◆ **EXERCISE DIRECTIONS**: Print every row below unchanged, and leave the pictures out of your answer.

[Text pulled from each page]
=======

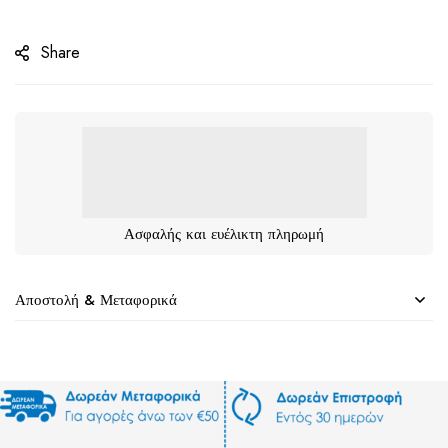
Share
Ασφαλής και ευέλικτη πληρωμή
Αποστολή & Μεταφορικά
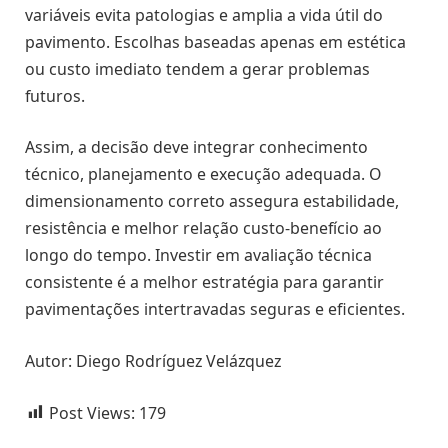
variáveis evita patologias e amplia a vida útil do
pavimento. Escolhas baseadas apenas em estética
ou custo imediato tendem a gerar problemas
futuros.
Assim, a decisão deve integrar conhecimento
técnico, planejamento e execução adequada. O
dimensionamento correto assegura estabilidade,
resistência e melhor relação custo-benefício ao
longo do tempo. Investir em avaliação técnica
consistente é a melhor estratégia para garantir
pavimentações intertravadas seguras e eficientes.
Autor: Diego Rodríguez Velázquez
Post Views:
179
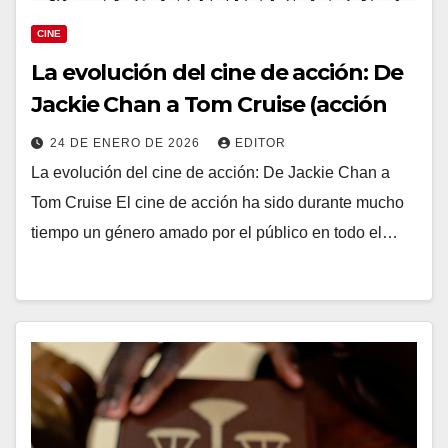
CINE
La evolución del cine de acción: De
Jackie Chan a Tom Cruise (acción
24 DE ENERO DE 2026
EDITOR
La evolución del cine de acción: De Jackie Chan a
Tom Cruise El cine de acción ha sido durante mucho
tiempo un género amado por el público en todo el…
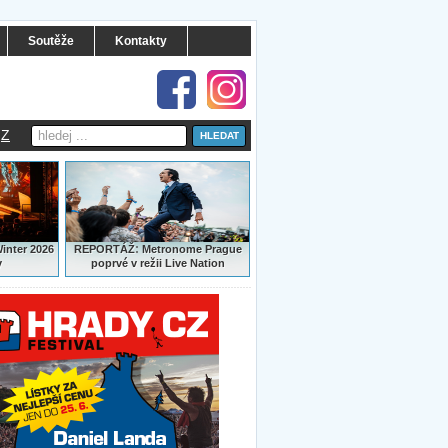
Soutěže
Kontakty
Z
:
Winter 2026
REPORTÁŽ
Metronome Prague
y
poprvé v režii Live Nation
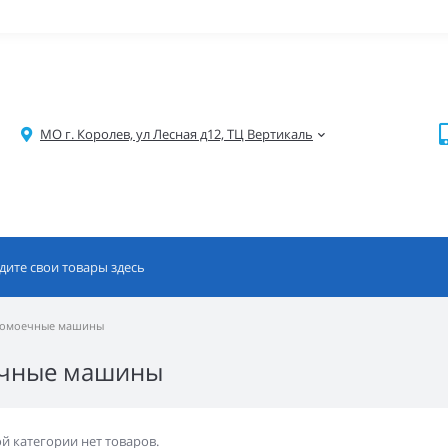
МО г. Королев, ул Лесная д12, ТЦ Вертикаль
домоечные машины
чные машины
ой категории нет товаров.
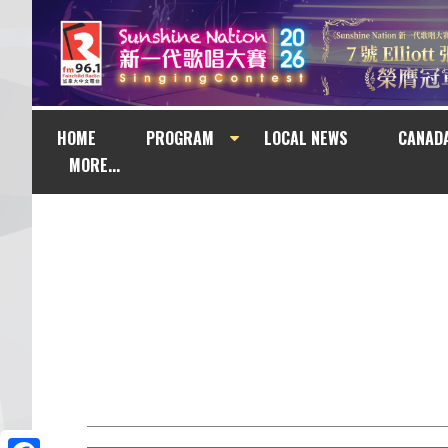
HOME
PROGRAM
LOCAL NEWS
CANAD
MORE...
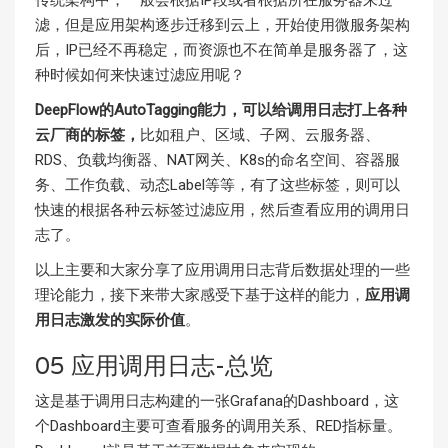
滤，但是应用架构逐步迁移到云上，开始使用微服务架构
后，IP已经不再稳定，而资源也不在简单是服务器了，这
种时候如何来快速过滤应用呢？
DeepFlow的AutoTagging能力，可以给调用日志打上各种
云厂商的标签，
比如租户、区域、子网、云服务器、
RDS、负载均衡器、NAT网关、K8s的命名空间、容器服
务、工作负载、动态Label等等，有了这些标签，则可以
快速的根据各种云标签过滤应用，然后查看应用的调用日
志了。
以上主要和大家分享了应用调用日志背后数据处理的一些
理论能力，接下来带大家感受下基于这样的能力，
应用调
用日志激发的实际价值
。
05 应用调用日志-总览
这是基于调用日志构建的一张Grafana的Dashboard，这
个Dashboard主要可查看服务的调用关系、RED指标量。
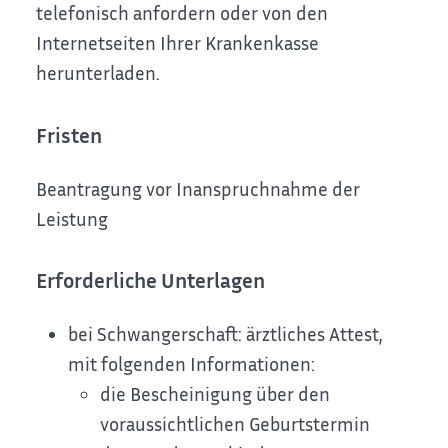
telefonisch anfordern oder von den
Internetseiten Ihrer Krankenkasse
herunterladen.
Fristen
Beantragung vor Inanspruchnahme der
Leistung
Erforderliche Unterlagen
bei Schwangerschaft: ärztliches Attest,
mit folgenden Informationen:
die Bescheinigung über den
voraussichtlichen Geburtstermin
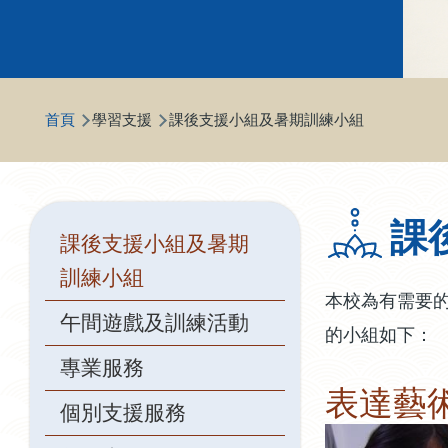
導
首頁
學習支援
課後支援小組及暑期訓練小組
航
連
結
Main
課
課後支援小組及暑期
navigation
訓練小組
本校為有需要
午間遊戲及訓練活動
的小組如下：
專業服務
表達藝
個別支援服務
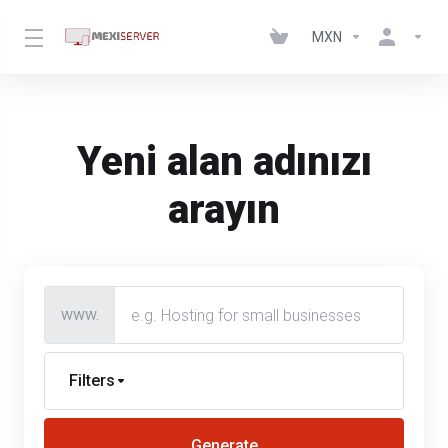
MXN
Yeni alan adınızı
arayın
www.
Filters
Generate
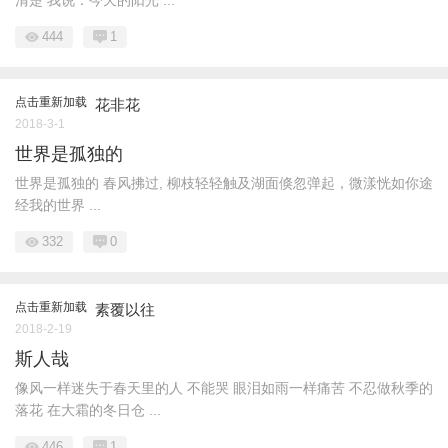
清楚 我说：今天的阳光 ...
444
1
点击重新加载
花非花
2018-3-1
世界是孤独的
世界是孤独的 春风拂过, 柳枝轻轻触及湖面倏忽弹起，微漾恍如你途
经我的世界 ...
332
0
点击重新加载
素覆以往
2018-2-19
斯人哉
像风一样迷失于春天里的人 不能哭 眼泪如雨一样痛苦 不忍做秋季的
落花 在大霜的冬日仓 ...
446
1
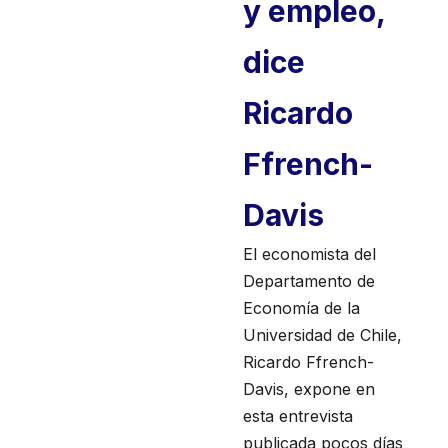
y empleo,
dice
Ricardo
Ffrench-
Davis
El economista del
Departamento de
Economía de la
Universidad de Chile,
Ricardo Ffrench-
Davis, expone en
esta entrevista
publicada pocos días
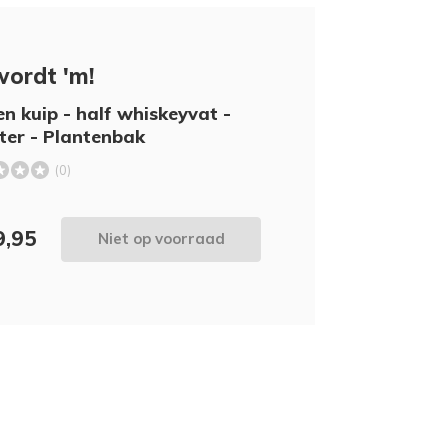
wordt 'm!
n kuip - half whiskeyvat -
iter - Plantenbak
(0)
9,95
Niet op voorraad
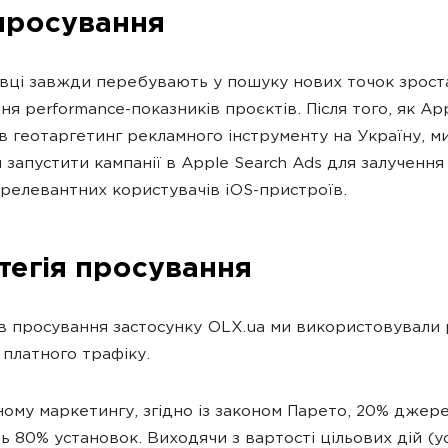
 просування
вці завжди перебувають у пошуку нових точок зрост
ня performance-показників проєктів. Після того, як Ap
 геотаргетинг рекламного інструменту на Україну, м
 запустити кампанії в Apple Search Ads для залучення
і релевантних користувачів iOS-пристроїв.
тегія просування
ів просування застосунку OLX.ua ми використовували р
платного трафіку.
ному маркетингу, згідно із законом Парето, 20% джер
ь 80% установок. Виходячи з вартості цільових дій (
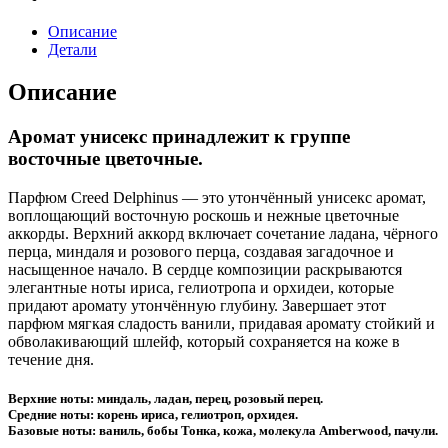
Описание
Детали
Описание
Аромат унисекс принадлежит к группе
восточные цветочные.
Парфюм Creed Delphinus — это утончённый унисекс аромат,
воплощающий восточную роскошь и нежные цветочные
аккорды. Верхний аккорд включает сочетание ладана, чёрного
перца, миндаля и розового перца, создавая загадочное и
насыщенное начало. В сердце композиции раскрываются
элегантные ноты ириса, гелиотропа и орхидеи, которые
придают аромату утончённую глубину. Завершает этот
парфюм мягкая сладость ванили, придавая аромату стойкий и
обволакивающий шлейф, который сохраняется на коже в
течение дня.
Верхние ноты: миндаль, ладан, перец, розовый перец.
Средние ноты: корень ириса, гелиотроп, орхидея.
Базовые ноты: ваниль, бобы Тонка, кожа, молекула Amberwood, пачули.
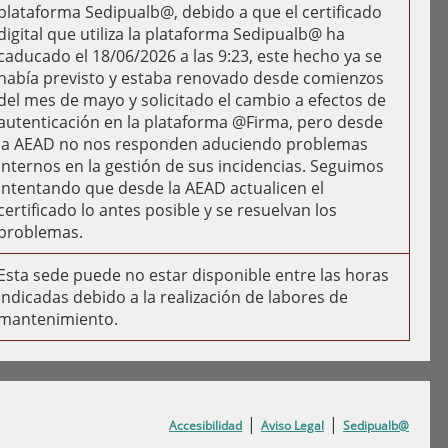
plataforma Sedipualb@, debido a que el certificado
digital que utiliza la plataforma Sedipualb@ ha
caducado el 18/06/2026 a las 9:23, este hecho ya se
había previsto y estaba renovado desde comienzos
del mes de mayo y solicitado el cambio a efectos de
autenticación en la plataforma @Firma, pero desde
la AEAD no nos responden aduciendo problemas
internos en la gestión de sus incidencias. Seguimos
intentando que desde la AEAD actualicen el
certificado lo antes posible y se resuelvan los
problemas.
Esta sede puede no estar disponible entre las horas
indicadas debido a la realización de labores de
mantenimiento.
|
|
Accesibilidad
Aviso Legal
Sedipualb@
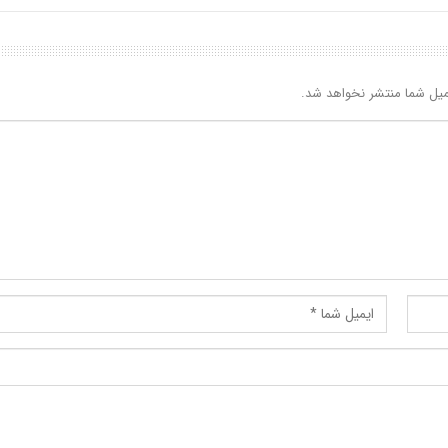
یل شما منتشر نخواهد شد.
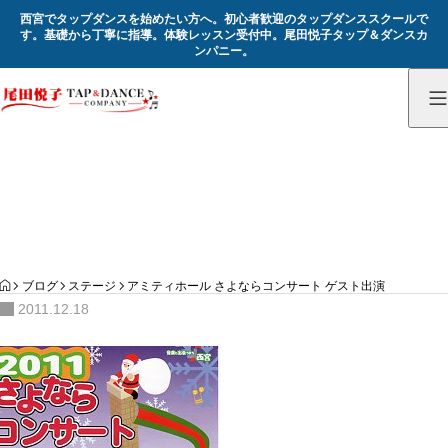
西宮でタップダンスを始めたい方へ。初心者歓迎のタップダンススクールで
す。基礎から丁寧に指導。体験レッスン受付中。尾田悦子タップ＆ダンスカ
ンパニー。
記録
Record
HOME
ブログ
ステージ
アミティホール さよならコンサート ゲスト出演
2011.12.18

=======

◆ **EXERCISE RESPONSE**:
Share
Ασφαλής και ευέλικτη πληρωμή
Αποστολή & Μεταφορικά
variáveis evita patologias e amplia a vida útil do
pavimento. Escolhas baseadas apenas em estética
ou custo imediato tendem a gerar problemas
futuros.
Assim, a decisão deve integrar conhecimento
técnico, planejamento e execução adequada. O
dimensionamento correto assegura estabilidade,
resistência e melhor relação custo-benefício ao
longo do tempo. Investir em avaliação técnica
consistente é a melhor estratégia para garantir
pavimentações intertravadas seguras e eficientes.
Autor: Diego Rodríguez Velázquez
Post Views:
179
CINE
La evolución del cine de acción: De
Jackie Chan a Tom Cruise (acción
24 DE ENERO DE 2026
EDITOR
La evolución del cine de acción: De Jackie Chan a
Tom Cruise El cine de acción ha sido durante mucho
tiempo un género amado por el público en todo el…
Soutěže
Kontakty
Z
:
Winter 2026
REPORTÁŽ
Metronome Prague
y
poprvé v režii Live Nation
МО г. Королев, ул Лесная д12, ТЦ Вертикаль
домоечные машины
чные машины
ой категории нет товаров.
HOME
PROGRAM
LOCAL NEWS
CANAD
MORE...
滤，但是应用架构逐步迁移到云上，开始使用微服务架构
后，IP已经不再稳定，而资源也不在简单是服务器了，这
种时候如何来快速过滤应用呢？
DeepFlow的AutoTagging能力，可以给调用日志打上各种
云厂商的标签，
比如租户、区域、子网、云服务器、
RDS、负载均衡器、NAT网关、K8s的命名空间、容器服
务、工作负载、动态Label等等，有了这些标签，则可以
快速的根据各种云标签过滤应用，然后查看应用的调用日
志了。
以上主要和大家分享了应用调用日志背后数据处理的一些
理论能力，接下来带大家感受下基于这样的能力，
应用调
用日志激发的实际价值
。
05 应用调用日志-总览
这是基于调用日志构建的一张Grafana的Dashboard，这
个Dashboard主要可查看服务的调用关系、RED指标量。
telefonisch anfordern oder von den
Internetseiten Ihrer Krankenkasse
herunterladen.
Fristen
Beantragung vor Inanspruchnahme der
Leistung
Erforderliche Unterlagen
bei Schwangerschaft: ärztliches Attest,
mit folgenden Informationen:
die Bescheinigung über den
voraussichtlichen Geburtstermin
導
首頁
學習支援
課後支援小組及暑期訓練小組
航
連
結
Main
課
課後支援小組及暑期
navigation
訓練小組
本校為有需要
午間遊戲及訓練活動
的小組如下：
專業服務
表達藝
個別支援服務
MXN
Yeni alan adınızı
arayın
www.
Filters
Generate
清楚 我说：今天的阳光 ...
444
1
点击重新加载
花非花
2018-3-1
世界是孤独的
世界是孤独的 春风拂过, 柳枝轻轻触及湖面倏忽弹起，微漾恍如你途
经我的世界 ...
332
0
点击重新加载
素覆以往
2018-2-19
斯人哉
像风一样迷失于春天里的人 不能哭 眼泪如雨一样痛苦 不忍做秋季的
落花 在大霜的冬日仓 ...
446
1
y empleo,
dice
Ricardo
Ffrench-
Davis
El economista del
Departamento de
Economía de la
Universidad de Chile,
Ricardo Ffrench-
Davis, expone en
esta entrevista
publicada pocos días
wordt 'm!
n kuip - half whiskeyvat -
iter - Plantenbak
(0)
9,95
Niet op voorraad
 просування
вці завжди перебувають у пошуку нових точок зрост
ня performance-показників проєктів. Після того, як Ap
 геотаргетинг рекламного інструменту на Україну, м
 запустити кампанії в Apple Search Ads для залучення
і релевантних користувачів iOS-пристроїв.
тегія просування
ів просування застосунку OLX.ua ми використовували р
платного трафіку.
ному маркетингу, згідно із законом Парето, 20% джер
ь 80% установок. Виходячи з вартості цільових дій (
Описание
Детали
Описание
Аромат унисекс принадлежит к группе
восточные цветочные.
Парфюм Creed Delphinus — это утончённый унисекс аромат,
воплощающий восточную роскошь и нежные цветочные
аккорды. Верхний аккорд включает сочетание ладана, чёрного
перца, миндаля и розового перца, создавая загадочное и
насыщенное начало. В сердце композиции раскрываются
элегантные ноты ириса, гелиотропа и орхидеи, которые
придают аромату утончённую глубину. Завершает этот
парфюм мягкая сладость ванили, придавая аромату стойкий и
обволакивающий шлейф, который сохраняется на коже в
течение дня.
Верхние ноты: миндаль, ладан, перец, розовый перец.
Средние ноты: корень ириса, гелиотроп, орхидея.
Базовые ноты: ваниль, бобы Тонка, кожа, молекула Amberwood, пачули.
plataforma Sedipualb@, debido a que el certificado
digital que utiliza la plataforma Sedipualb@ ha
caducado el 18/06/2026 a las 9:23, este hecho ya se
había previsto y estaba renovado desde comienzos
del mes de mayo y solicitado el cambio a efectos de
autenticación en la plataforma @Firma, pero desde
la AEAD no nos responden aduciendo problemas
internos en la gestión de sus incidencias. Seguimos
intentando que desde la AEAD actualicen el
certificado lo antes posible y se resuelvan los
problemas.
Esta sede puede no estar disponible entre las horas
indicadas debido a la realización de labores de
mantenimiento.
|
|
Accesibilidad
Aviso Legal
Sedipualb@
یل شما منتشر نخواهد شد.
西宮でタップダンスを始めたい方へ。初心者歓迎のタップダンススクールで
す。基礎から丁寧に指導。体験レッスン受付中。尾田悦子タップ＆ダンスカ
ンパニー。
記録
Record
HOME
ブログ
ステージ
アミティホール さよならコンサート ゲスト出演
2011.12.18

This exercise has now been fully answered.